Remy(49)
We laugh, and I take her fork and grab a potato and feed it to her. She takes the fork back and feeds me too. I eat, but I like feeding her more. All my instincts home in on her mouth’s opening for me and on her eyes watching me as I come feed her.
The way her eyes shine on me make me feel like I am a god.
I slide my hand under her arm and caress her while I fork up a bite for myself, then I cut some for her.
She watches me as I cut, and I watch her as she bites and savors it and gets all my blood pumping so fucking hot, I’m burning all the way down into my soul.
“Who do you belong to?” I ask her, stroking my fingers up and down the divots of her spine. But suddenly food isn’t what I want. I set down the fork and slide my hand through the parted fabric of my RIPTIDE robe, curving it around her waist. I set a kiss on her ear, rasping, “Me.”
“Entirely yours.” My heart tangles at her admission as she maneuvers so she’s straddling me, and she buries her nose in my neck and slides her arms around my waist. “I’m getting so nervous about the big fight. Are you?”
I chuckle and peer down at her. “Why would I be?” I tip her head back, and she looks worried, frowning. “Brooke, I’m going to break him.”
I want her to know there is no doubt in my mind I am going to break that motherfucker. I don’t hate him, I don’t give a shit about him, but he’s not taking what’s mine. I’ve worked all. Fucking years. For this. My whole life. I fight to live, and I live to win.

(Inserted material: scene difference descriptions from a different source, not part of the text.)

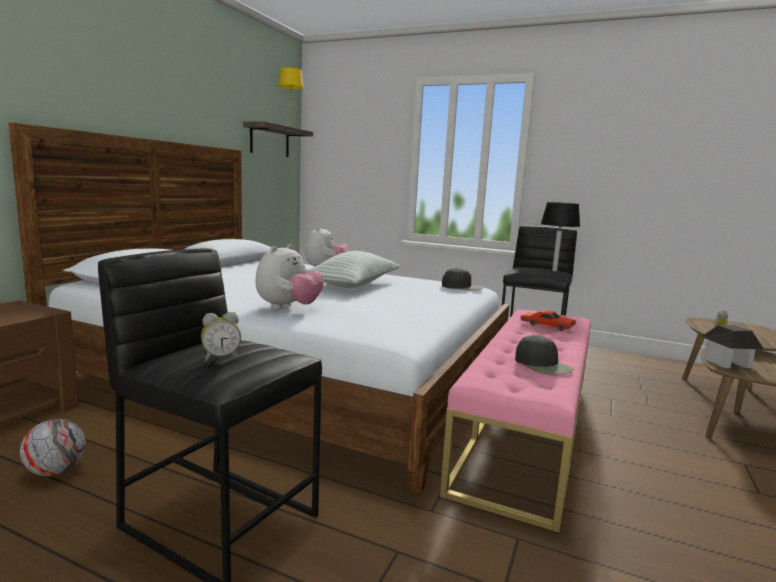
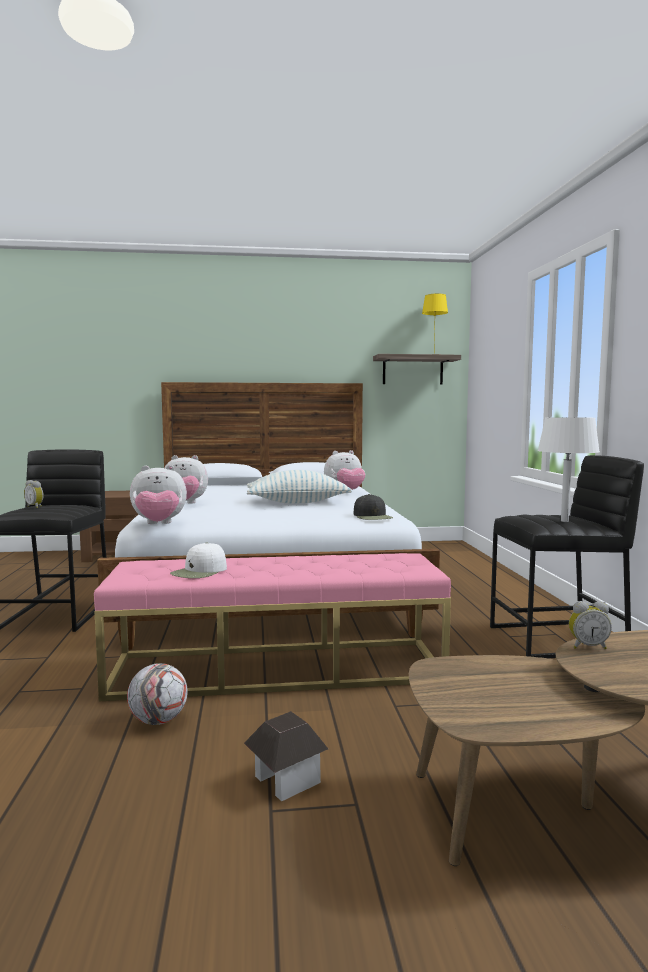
camera: 60 degrees right, 5 degrees down
football [20,419,86,476] -> football moved to [127,663,188,725]
black cap [515,335,574,375] -> white cap [170,542,227,578]
red toy car [520,310,576,331] -> none
black table lamp [541,202,580,271] -> white table lamp [538,417,600,522]
toy house [701,325,765,368] -> toy house moved to [244,711,328,801]
none -> plush toy [130,465,187,524]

“Remy, I love the way you fight,” Brooke whispers, searching my face, “but you have no idea how nerve-racking it is for me.”
“Why, Brooke?”
“Because. You’re . . . important to me. I wish nothing touched you, and every few nights, you’re just . . . out there. Even knowing that you will win, it does a number on me.”
My chest tangles again at the thought of her leaving me, getting sick of me. “But you’re happy, Brooke? With me?”
I wait for her to answer. I don’t know if she understands that I don’t ask a lot of things I want to, I am not used to asking. I am asking her if she loves me. If she wants to be with me. If she will stay with me. If I make her as happy as she makes me.
She looks at me and I see the concern and tenderness in her gaze, and the knot inside me starts loosening before she even speaks, for I know the answer.
“Deliriously.” She slips her arm around my neck and presses close like I like her, whispering, “You make me happy. You make me deliriously happy and delirious, period. I don’t want to be without you for a second. I don’t even want all those women to look at you and shout at you the things they do.”
Her possessiveness gets to me. It speaks to me so deeply that I instantly feel possessive of her—I want to physically show her she has all my devotion, so my voice comes out rough. “I’m yours. You’re the one I bring home with me.”
I go to her neck and drag her soft scent into my lungs until I’m relaxed and satisfied, then I buzz the back of her ear and tell her, “You’re my mate, and I’ve claimed you.”
I can tell by her soft smile that she likes it. That she likes that I’ve claimed her. I start feeding her again, and it gets all my instincts up and running in the satisfaction of being able to provide and feed her, protect and love her.
We fall into an easy rhythm and she starts telling me about Melanie, Riley, and how those two have become friends, and I tell her, “Tell me more.”
“My sister, Nora, used to fall in love with anything. She used to make fun of me and tell me I didn’t like men.”
I scrape my hand down her spine, smiling. “Did you tell her you were waiting for me?”
She laughs and pokes a finger into one of my dimples. “I’ll gladly tell her that now.” She smiles and pokes both my dimples now. We keep eating, and I feel immense satisfaction that she’s never given her heart away. It is mine. She is mine.
“Do you remember anything nice about your parents?” she asks when we get back into the bedroom.
“My mother used to cross me every night.” I lock the door, and briefly I remember my mother. “She crossed me on my forehead, over my mouth, and over my heart.” I don’t mention that she also mumbled and prayed words all day that had nothing to do with the rest of the things she did to me.
“She was religious?”
It comes easily to block out the memory as I pull out my iPod and my headphones and shrug, bring my stuff to the nightstand. I won’t be sleeping for shit tonight. My head is already starting to buzz with things to do, punching bags to hit.